Intersections in the Venn diagram indicate here that the details of the respective sampling design approaches can be chosen such that they can fall both under the probabilistic or non-probabilistic classes, and the equal or unequal probability of selection classes. The effective implementation of a sampling design approach can however not be probabilistic and non-probabilistic, or equal and unequal probability of selection at the same time.

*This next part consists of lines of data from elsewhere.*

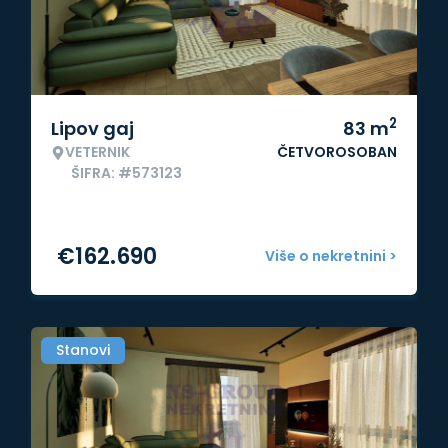
2
Lipov gaj
83
m
VETERNIK
ČETVOROSOBAN
ŠIFRA: #573123
€
162.690
Više o nekretnini >
Stanovi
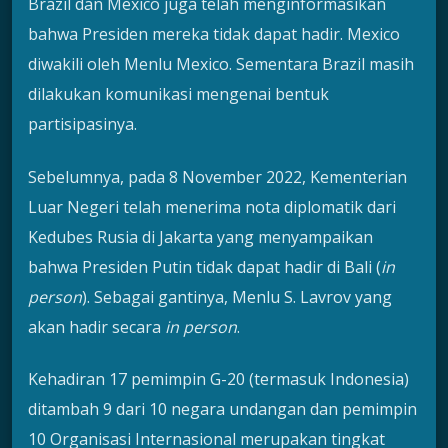
Brazil dan Mexico juga telah menginformasikan
bahwa Presiden mereka tidak dapat hadir. Mexico
diwakili oleh Menlu Mexico. Sementara Brazil masih
dilakukan komunikasi mengenai bentuk
partisipasinya.
Sebelumnya, pada 8 November 2022, Kementerian
Luar Negeri telah menerima nota diplomatik dari
Kedubes Rusia di Jakarta yang menyampaikan
bahwa Presiden Putin tidak dapat hadir di Bali (
in
person
). Sebagai gantinya, Menlu S. Lavrov yang
akan hadir secara
in person
.
Kehadiran 17 pemimpin G-20 (termasuk Indonesia)
ditambah 9 dari 10 negara undangan dan pemimpin
10 Organisasi Internasional merupakan tingkat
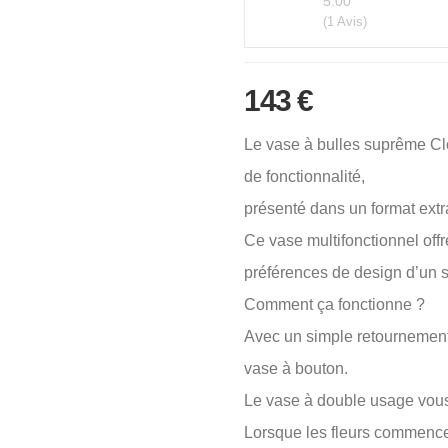
5.00
(1 Avis)
143
€
Le vase à bulles suprême Cl
de fonctionnalité,
présenté dans un format extra
Ce vase multifonctionnel off
préférences de design d’un 
Comment ça fonctionne ?
Avec un simple retournement
vase à bouton.
Le vase à double usage vous p
Lorsque les fleurs commencen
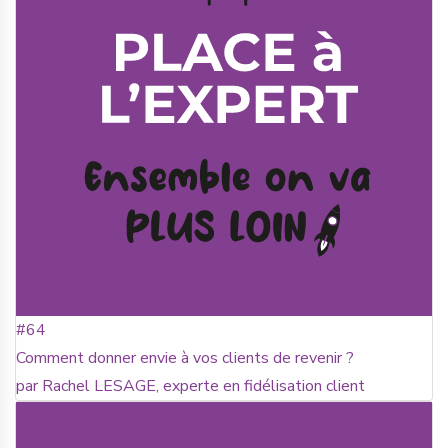
#64
Comment donner envie à vos clients de revenir ?
par Rachel LESAGE, experte en fidélisation client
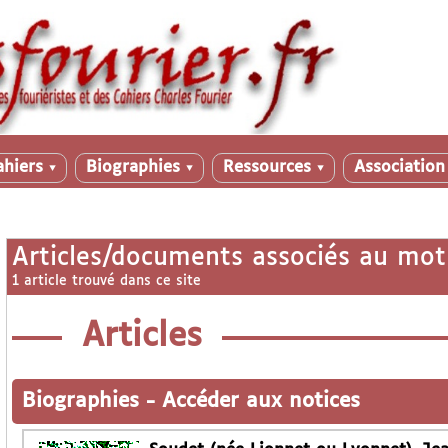
ahiers
Biographies
Ressources
Associatio
▼
▼
▼
Articles/documents associés au mot
1 article trouvé dans ce site
Articles
Biographies
-
Accéder aux notices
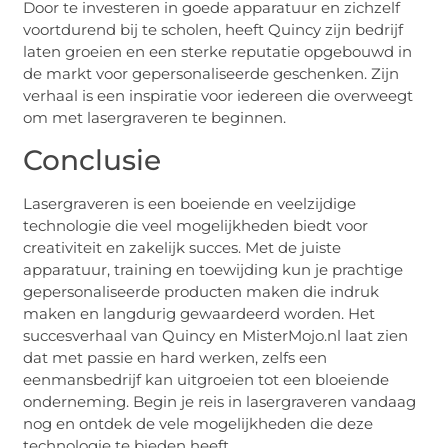
Door te investeren in goede apparatuur en zichzelf
voortdurend bij te scholen, heeft Quincy zijn bedrijf
laten groeien en een sterke reputatie opgebouwd in
de markt voor gepersonaliseerde geschenken. Zijn
verhaal is een inspiratie voor iedereen die overweegt
om met lasergraveren te beginnen.
Conclusie
Lasergraveren is een boeiende en veelzijdige
technologie die veel mogelijkheden biedt voor
creativiteit en zakelijk succes. Met de juiste
apparatuur, training en toewijding kun je prachtige
gepersonaliseerde producten maken die indruk
maken en langdurig gewaardeerd worden. Het
succesverhaal van Quincy en MisterMojo.nl laat zien
dat met passie en hard werken, zelfs een
eenmansbedrijf kan uitgroeien tot een bloeiende
onderneming. Begin je reis in lasergraveren vandaag
nog en ontdek de vele mogelijkheden die deze
technologie te bieden heeft.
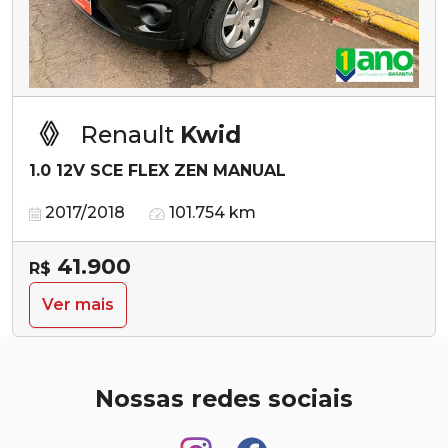
Renault
Kwid
1.0 12V SCE FLEX ZEN MANUAL
2017/2018
101.754 km
41.900
R$
Ver mais
Nossas redes sociais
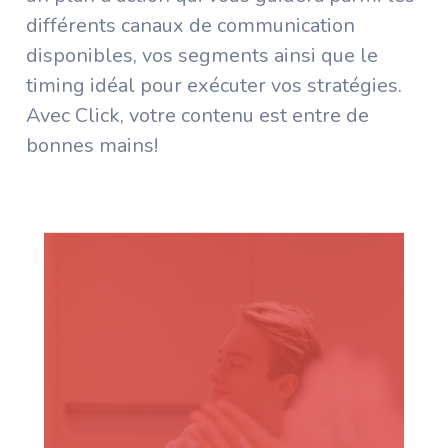
différents canaux de communication
disponibles, vos segments ainsi que le
timing idéal pour exécuter vos stratégies.
Avec Click, votre contenu est entre de
bonnes mains!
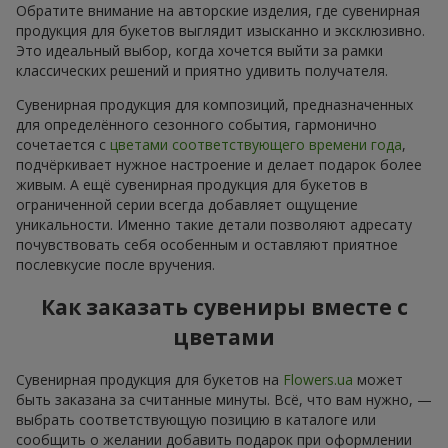
Обратите внимание на авторские изделия, где сувенирная
продукция для букетов выглядит изысканно и эксклюзивно.
Это идеальный выбор, когда хочется выйти за рамки
классических решений и приятно удивить получателя.
Сувенирная продукция для композиций, предназначенных
для определённого сезонного события, гармонично
сочетается с
цветами соответствующего времени года
,
подчёркивает нужное настроение и делает подарок более
живым. А ещё сувенирная продукция для букетов в
ограниченной серии всегда добавляет ощущение
уникальности. Именно такие детали позволяют адресату
почувствовать себя особенным и оставляют приятное
послевкусие после вручения.
Как заказать сувениры вместе с
цветами
Сувенирная продукция для букетов на
Flowers.ua
может
быть заказана за считанные минуты. Всё, что вам нужно, —
выбрать соответствующую позицию в каталоге или
сообщить о желании добавить подарок при оформлении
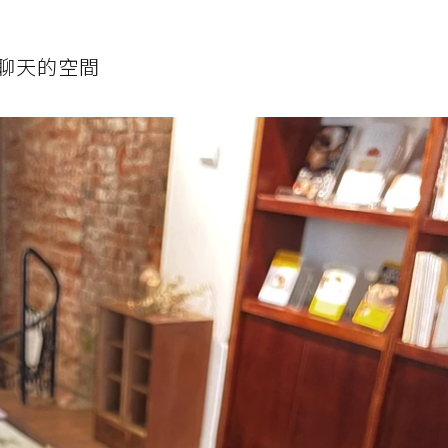
聊天的空間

The different approaches listed here are discussed in greater detail on their respective pages. It should be noted here however, that in practice, sampling design consists most often of a combination of these approaches, as objectives and/or sampling targets are often multifold in real life.

Sample size or density

The sample size can be determined according to the estimator (mean, proportion, quantile, etc.) used and the confidence interval required. In general, the sample size can be obtained from the formulation of the error margin resulting from the maximum difference between the observed sample mean and the true value mean of the population (cf. §2.3.2, Pérot et al. (2019)).

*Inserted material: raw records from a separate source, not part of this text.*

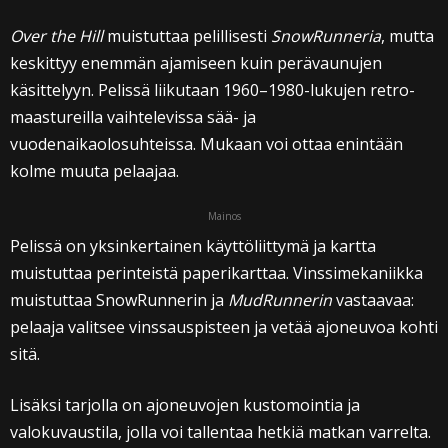
Over the Hill
muistuttaa pelillisesti
SnowRunneria
, mutta
keskittyy enemmän ajamiseen kuin perävaunujen
käsittelyyn. Pelissä liikutaan 1960–1980-lukujen retro-
maastureilla vaihtelevissa sää- ja
vuodenaikaolosuhteissa. Mukaan voi ottaa enintään
kolme muuta pelaajaa.
Mainos
Pelissä on yksinkertainen käyttöliittymä ja kartta
muistuttaa perinteistä paperikarttaa. Vinssimekaniikka
muistuttaa SnowRunnerin ja
MudRunnerin
vastaavaa:
pelaaja valitsee vinssauspisteen ja vetää ajoneuvoa kohti
sitä.
Lisäksi tarjolla on ajoneuvojen kustomointia ja
valokuvaustila, jolla voi tallentaa hetkiä matkan varrelta.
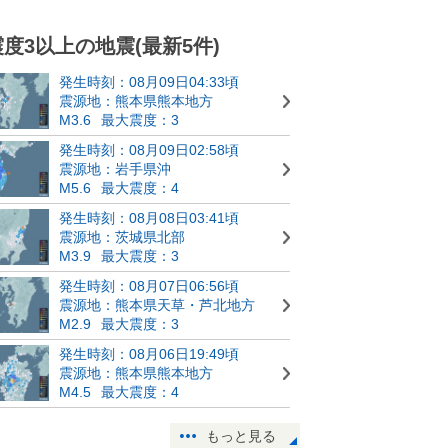
震度3以上の地震(最新5件)
発生時刻：08月09日04:33頃
震源地：熊本県熊本地方
M3.6
最大震度：3
発生時刻：08月09日02:58頃
震源地：岩手県沖
M5.6
最大震度：4
発生時刻：08月08日03:41頃
震源地：茨城県北部
M3.9
最大震度：3
発生時刻：08月07日06:56頃
震源地：熊本県天草・芦北地方
M2.9
最大震度：3
発生時刻：08月06日19:49頃
震源地：熊本県熊本地方
M4.5
最大震度：4
もっと見る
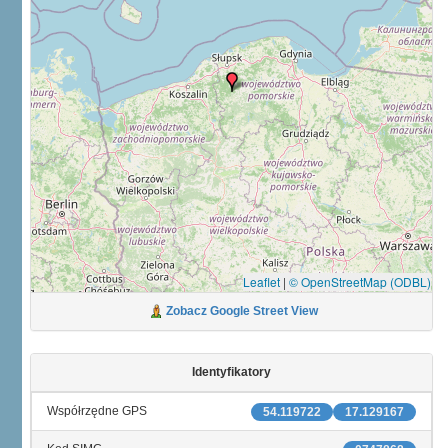
Leaflet
|
© OpenStreetMap (ODBL)
Zobacz Google Street View
Identyfikatory
Współrzędne GPS
54.119722
17.129167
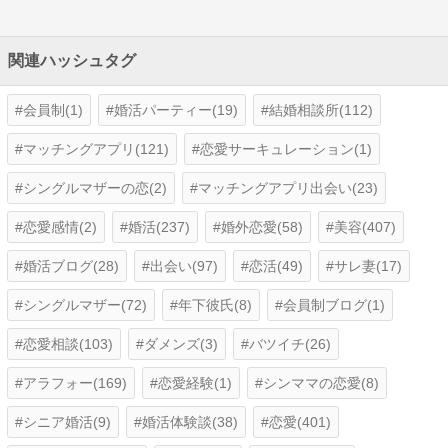
関連ハッシュタグ
会員制(1)
婚活パーティー(19)
結婚相談所(112)
マッチングアプリ(121)
恋愛サーキュレーション(1)
シングルマザーの恋(2)
マッチングアプリ出会い(23)
恋愛感情(2)
婚活(237)
婚外恋愛(58)
美容(407)
婚活ブログ(28)
出会い(97)
恋活(49)
サレ妻(17)
シングルマザー(72)
年下彼氏(8)
会員制ブログ(1)
恋愛相談(103)
ダメンズ(3)
バツイチ(26)
アラフォー(169)
恋愛経験(1)
シンママの恋愛(8)
シニア婚活(9)
婚活体験談(38)
恋愛(401)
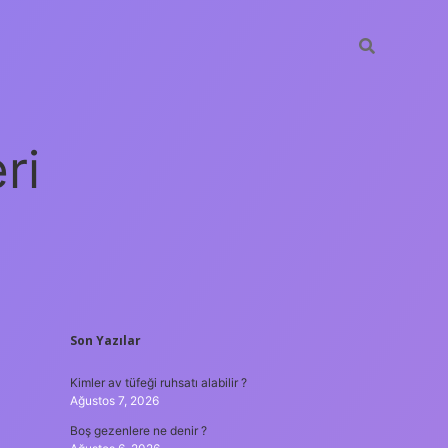
ri
SIDEBAR
Son Yazılar
vdcasino giriş
Kimler av tüfeği ruhsatı alabilir ?
Ağustos 7, 2026
Boş gezenlere ne denir ?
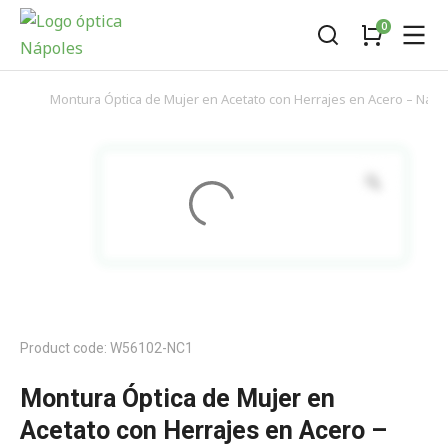
Montura Óptica de Mujer en Acetato con Herrajes en Acero – Náp
You are here:
Product code: W56102-NC1
Montura Óptica de Mujer en
Acetato con Herrajes en Acero –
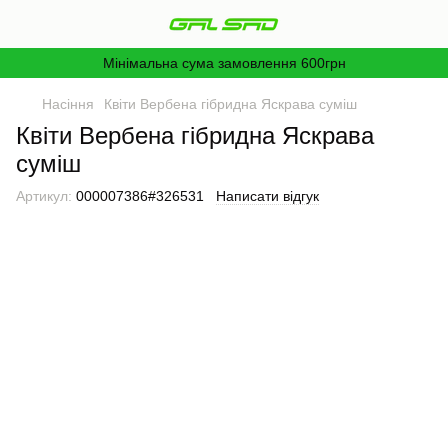
Мінімальна сума замовлення 600грн
Насіння
Квіти Вербена гібридна Яскрава суміш
Квіти Вербена гібридна Яскрава
суміш
Артикул:
000007386#326531
Написати відгук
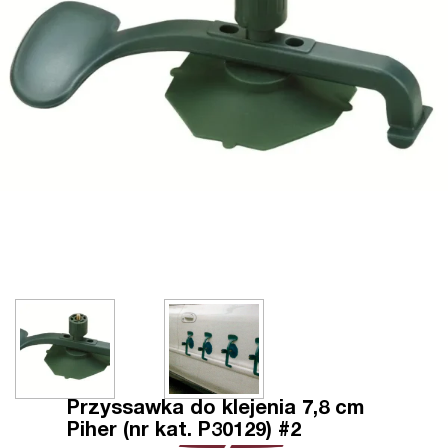
Przyssawka do klejenia 7,8 cm
Piher (nr kat. P30129) #2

Sometimes because of access constraints, measurement costs are such that it is unconceivable to achieve many measurements, but it remains important to assess the sample representativeness before any statistical analysis. The sample representativeness can be studied through the evolution of bootstrap statistical indicators like the mean or the standard deviation with replicate size varying from a minimum to the size of the reference sample (cf. §4.2, Pérot et al. (2019)). If we observe a stabilization of the bootstrap estimator and its confidence interval, we can deduce the data set size is correct. Otherwise, more measurement data are required. Wilks method is another way to estimate the size of the data set required to estimate quantiles with a given confidence level (cf. § 4.5, Pérot et al. (2019)).

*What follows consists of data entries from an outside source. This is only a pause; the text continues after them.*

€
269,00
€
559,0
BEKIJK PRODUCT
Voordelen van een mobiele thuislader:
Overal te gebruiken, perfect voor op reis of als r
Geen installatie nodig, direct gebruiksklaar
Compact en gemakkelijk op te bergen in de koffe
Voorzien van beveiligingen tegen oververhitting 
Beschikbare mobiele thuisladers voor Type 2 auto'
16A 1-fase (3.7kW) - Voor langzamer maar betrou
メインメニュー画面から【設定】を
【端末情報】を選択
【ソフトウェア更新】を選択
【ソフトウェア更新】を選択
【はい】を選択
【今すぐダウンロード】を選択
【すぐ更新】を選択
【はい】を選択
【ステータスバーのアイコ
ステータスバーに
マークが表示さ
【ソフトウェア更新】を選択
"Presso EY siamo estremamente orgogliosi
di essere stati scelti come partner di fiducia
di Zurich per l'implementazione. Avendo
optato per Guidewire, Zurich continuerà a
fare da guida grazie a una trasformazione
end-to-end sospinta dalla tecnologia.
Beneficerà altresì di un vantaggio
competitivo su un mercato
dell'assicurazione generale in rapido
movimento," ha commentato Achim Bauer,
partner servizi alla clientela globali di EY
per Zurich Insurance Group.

Defining sample size might be challenging when several physical parameters need to be assessed (i.e. total activity, activity concentration, thresholds) based on various data sources that might not always be representative. Moreover, a data set might contain considerable amounts of values below detection limit and confidence levels required might not always be unequivocally defined. Reducing the size generally leads to an increasing uncertainty and could result in extreme under/over estimation of the volume exceeding a threshold. Such deviations can be strongly reduced by combining the limited higher quality and costly primary dataset (e.g. in-lab sample measurements) with a large cheap secondary data set (e.g. in-situ measurements).

Sample support

In certain cases, the sample support is not really an issue, as the population consists of discrete objects that are measured in their entirety. In many cases however, samples have to be taken from a continuum of material with a certain spatial support (i.e. length, area or volume). The number of possible sample locations is infinite in such a case, and an appropriate sample support should be defined. The selection of a sample support can be influenced by different factors, amongst others:

When the sample support would be far larger than the amount of material required for performing a measurement, homogenization or subsampling techniques can be considered to effectively homogenize the contents of the sample, and reduce the amount of measurements required.

If the most interesting sample support is of a practically infeasible magnitude, composite sampling techniques can be used for homogenization across the targeted support, resulting in a manageable set of samples that carry the targeted information.

Note that when samples with different supports are collected, measured and combined for a certain analysis, prior regularization or correction for the support effect should be performed.